We are attractive enough to big world renowned ICT firms because our policy framework to promote business establishment is as good if not better than that of most developed countries. Other than Rwanda being strategically located for firms willing to spread out to the region, we have proper and necessary infrastructure to be attractive.
What has been the main facilitator of the progress achieved?
The main facilitator has been the government which has streamlined the policy framework for the ICT industry and brought in Necessary infrastructure like Fibre Optic Cable and data centre. They have gone ahead to bring in a number one research institute in computer science.
The remaining part is up to the private sector because we have all it takes; the only remaining bit is for the private sector to make the most out of the opportunities.
There is room for partnership between the public and private sectors, currently there are already some that are doing well. The Rwandan government is open to work with various players in the sector.
In recent years, the Rwandan ICT sector has been trying work with other institutions, public and private for better service provision, has there been any impacts?
ICT can be viewed from two perspectives; it can be seen as an enabler where it facilitates other sectors operation which is where we are focusing more. ICT can also be viewed as a fully-fledged industry on its own where people are into manufacturing, software development that is geared towards technical issues.
There are lots of benefits of employing ICT in other sectors, usage of ICT in the economy leads to a significant increase in GDP growth.
There is room for ICT in several sectors; an aspect that we always encourage in every sector is that it should be business oriented. You do not just employ ICT for the sake of it, it should have an economic impact and value to validate its use.

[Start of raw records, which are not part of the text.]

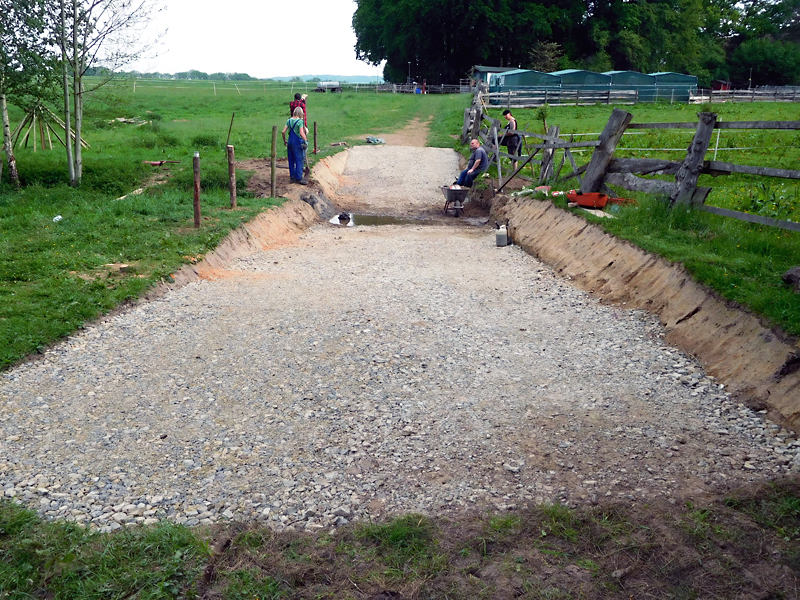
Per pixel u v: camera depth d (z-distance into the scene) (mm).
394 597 3479
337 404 5570
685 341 6543
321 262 10375
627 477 4457
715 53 74688
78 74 13844
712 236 8297
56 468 4609
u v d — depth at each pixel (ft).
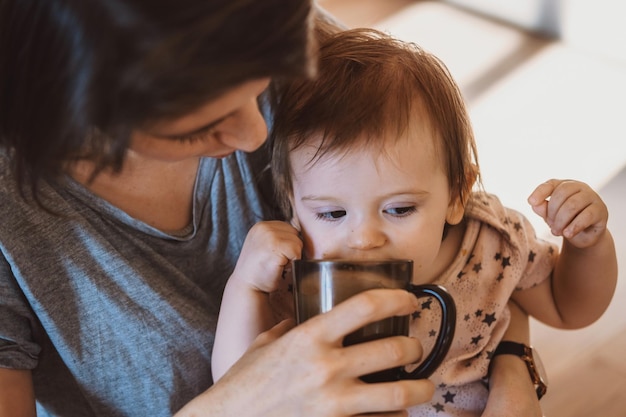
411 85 3.65
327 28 4.25
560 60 10.57
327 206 3.60
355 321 2.72
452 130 3.75
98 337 3.60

With more than 60 per cent mobile penetration, the market is ready, especially if the solution built is mobile phone accessible.
Some of the opportunities are in the agricultural sector because a majority of Rwandans depend on agriculture as a source of livelihood and any service that would facilitate their business would come in handy. We have about 30 per cent of our GDP coming from agricultural sector and it is yet to be tapped. There are also opportunities in transport and education.

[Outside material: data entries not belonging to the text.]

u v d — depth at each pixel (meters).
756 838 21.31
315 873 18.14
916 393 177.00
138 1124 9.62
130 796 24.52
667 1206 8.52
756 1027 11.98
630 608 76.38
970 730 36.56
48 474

Rwanda is currently in the process of regional integration, do you think the ICT sector will benefit from this process?
There is a tendency in ICT not to be limited by borders. In the sector, we probably have already integrated. In a place like KLab, we are open to work with people from all over the region. We have people from all over the world and we collaborate with people from all over the world.

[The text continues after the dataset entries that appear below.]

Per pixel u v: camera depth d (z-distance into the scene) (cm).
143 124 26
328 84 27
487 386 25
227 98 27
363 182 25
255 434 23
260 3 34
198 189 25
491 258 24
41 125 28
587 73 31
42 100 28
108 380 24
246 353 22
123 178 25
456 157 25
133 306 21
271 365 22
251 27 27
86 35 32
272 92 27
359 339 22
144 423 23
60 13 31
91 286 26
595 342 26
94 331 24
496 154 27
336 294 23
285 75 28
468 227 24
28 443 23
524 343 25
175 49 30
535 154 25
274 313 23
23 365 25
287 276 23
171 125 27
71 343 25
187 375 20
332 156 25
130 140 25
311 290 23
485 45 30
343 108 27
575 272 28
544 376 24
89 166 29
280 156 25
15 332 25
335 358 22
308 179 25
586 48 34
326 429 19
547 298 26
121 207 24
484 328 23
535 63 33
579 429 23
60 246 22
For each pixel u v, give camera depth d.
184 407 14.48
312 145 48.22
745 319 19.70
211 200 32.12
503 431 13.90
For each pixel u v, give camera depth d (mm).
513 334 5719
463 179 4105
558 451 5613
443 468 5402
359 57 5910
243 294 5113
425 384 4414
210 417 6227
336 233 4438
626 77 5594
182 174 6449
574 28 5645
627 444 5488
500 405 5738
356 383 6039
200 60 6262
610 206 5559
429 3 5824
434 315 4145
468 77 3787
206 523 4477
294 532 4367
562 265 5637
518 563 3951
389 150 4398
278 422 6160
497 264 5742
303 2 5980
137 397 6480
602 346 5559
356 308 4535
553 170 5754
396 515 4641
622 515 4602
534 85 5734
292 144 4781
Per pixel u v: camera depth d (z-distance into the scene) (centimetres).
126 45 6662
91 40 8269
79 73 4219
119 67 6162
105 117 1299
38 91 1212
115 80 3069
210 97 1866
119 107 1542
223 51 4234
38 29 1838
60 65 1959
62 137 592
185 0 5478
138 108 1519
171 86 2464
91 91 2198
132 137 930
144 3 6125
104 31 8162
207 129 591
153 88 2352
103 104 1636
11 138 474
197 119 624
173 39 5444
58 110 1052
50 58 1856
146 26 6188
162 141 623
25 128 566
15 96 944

We will soon have a science and technology commission for East Africa, which will look at how research and development can be done for the whole region in regards to science and technology.
Is the sector in any way contributing to the second Economic Development and Poverty Reduction Strategy goals?
ICT is cross-cutting in all those aspects, it mostly comes in to increase efficiency and boost performance in various sectors and also to cut the costs of doing transactions in other sectors, but what we are also looking at is innovations that will assist in economic progress and reduce poverty.
What would you say is holding back the ICT sector in terms of start ups?
The biggest challenges is time. Most of these projects have just began, with consistency we are going to see bigger projects come up. People are yet to be acquainted with ICT-related business as the field is relatively new. There is a bit of hesitance because of risk assessment. Our survey did not find financing as a major challenge.
Banks are right not to invest in ICT because the risk assessment is different and the ICT start ups are highly risky. The way out is venture capitalist community being the people to take on the high risks. We have not yet had a big community of venture capitalists and the solution will be to find a way by which we can motivate more people to come in.